KEY MESSAGE: Most QTL for leaf sucrose content map to positions that are similar to positions of QTL for tuber starch content in diploid potato. In the present study, using a diploid potato mapping population and Diversity Array Technology (DArT) markers, we identified twelve quantitative trait loci (QTL) for tuber starch content on seven potato chromosomes: I, II, III, VIII, X, XI, and XII. The most important QTL spanned a wide region of chromosome I (42.0­104.6 cM) with peaks at 63 and 84 cM which explained 17.6 and 19.2% of the phenotypic variation, respectively. ADP-glucose pyrophosphorylase (AGPase) is the key enzyme for starch biosynthesis. The gene encoding the large subunit of this enzyme, AGPaseS-a, was localized to chromosome I at 102.3 cM and accounted for 15.2% of the variance in tuber starch content. A more than 100-fold higher expression of this gene was observed in RT-qPCR assay in plants with the marker allele AGPaseS-a1334. This study is the first to report QTL for sucrose content in potato leaves. QTL for sucrose content in leaves were located on eight potato chromosomes: I, II, III, V, VIII, IX, X and XII. In 5-week-old plants, only one QTL for leaf sucrose content was detected after 8 h of darkness; four QTL were detected after 8 h of illumination. In 11-week-old plants, 6 and 3 QTL were identified after dark and light phases, respectively. Of fourteen QTL for leaf sucrose content, eleven mapped to positions that were similar to QTL for tuber starch content. These results provide genetic information for further research examining the relationships between metabolic carbon molecule sources and sinks in potato plants.

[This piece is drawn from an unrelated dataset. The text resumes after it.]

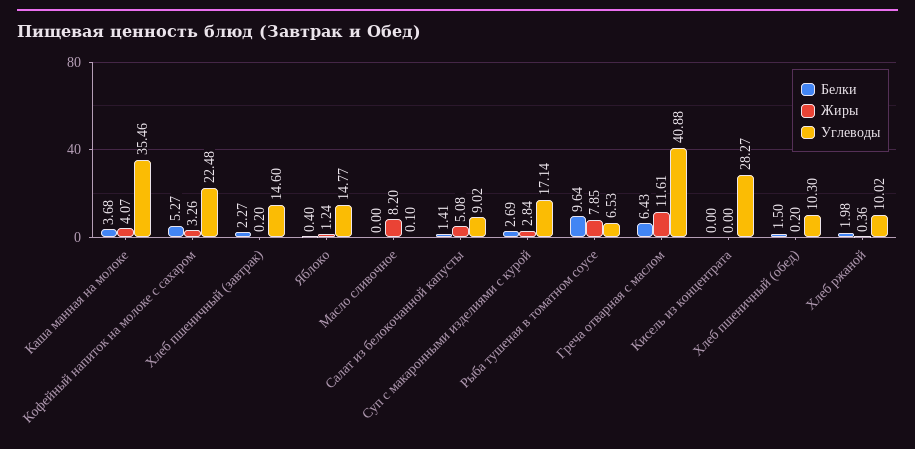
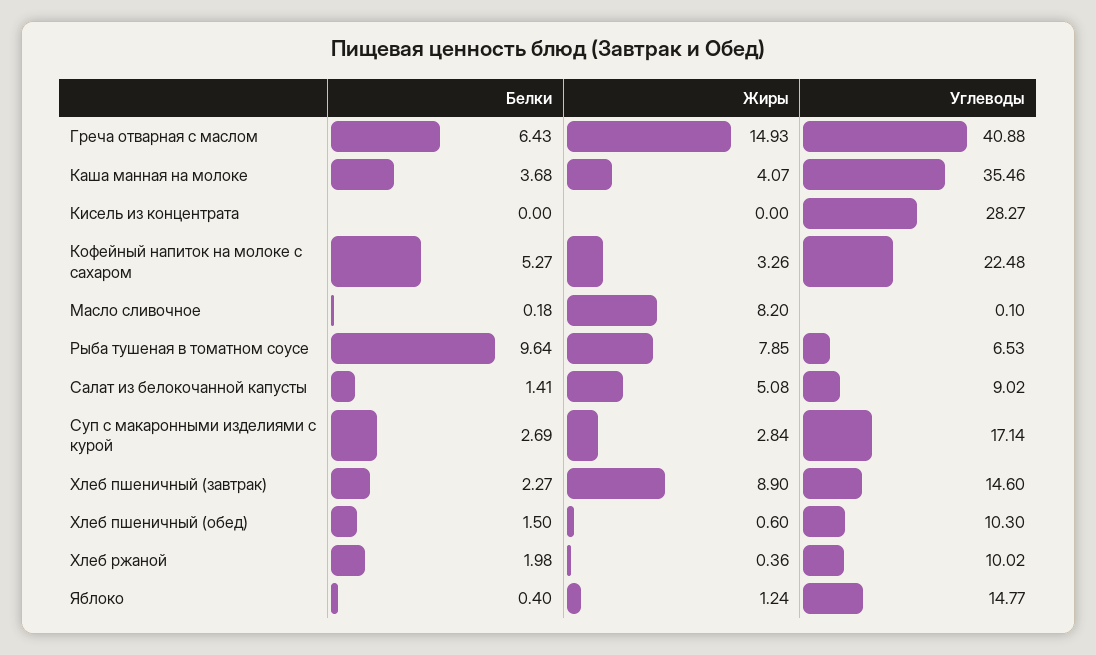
Жиры, Хлеб пшеничный (завтрак): 0.2 -> 8.9
Белки, Масло сливочное: 0 -> 0.18
Жиры, Греча отварная с маслом: 11.61 -> 14.93
Жиры, Хлеб пшеничный (обед): 0.2 -> 0.6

Novel candidate genes AuxRP and Hsp90 influence the chip color of potato tubers.

Potato (Solanum tuberosum L.) tubers exhibit significant variation in reducing sugar content directly after harvest, cold storage and reconditioning. Here, we performed QTL analysis for chip color, which is strongly influenced by reducing sugar content, in a diploid potato mapping population. Two QTL on chromosomes I and VI were detected for chip color after harvest and reconditioning. Only one region on chromosome VI was linked with cold-induced sweetening. Using the RT-PCR technique, we showed differential expression of the auxin-regulated protein (AuxRP) gene. The AuxRP transcript was presented in light chip color parental clone DG 97-952 and the RNA progeny of the bulk sample consisting of light chip color phenotypes after cold storage. This amplicon was absent in dark chip parental clone DG 08-26/39 and the RNA bulk sample of dark chip progeny. Genetic variation of AuxRP explained up to 16.6 and 15.2 % of the phenotypic variance after harvest and 3 months of storage at 4 °C, respectively. Using an alternative approach, the RDA-cDNA method was used to recognize 25 gene sequences, of which 11 could be assigned to potato chromosome VI. One of these genes, Heat-shock protein 90 (Hsp90), demonstrated higher mRNA and protein expression in RT-qPCR and western blotting assays in the dark chip color progeny bulk sample compared with the light chip color progeny bulk sample. Our study, for the first time, suggests that the AuxRP and Hsp90 genes are novel candidate genes capable of influencing the chip color of potato tubers.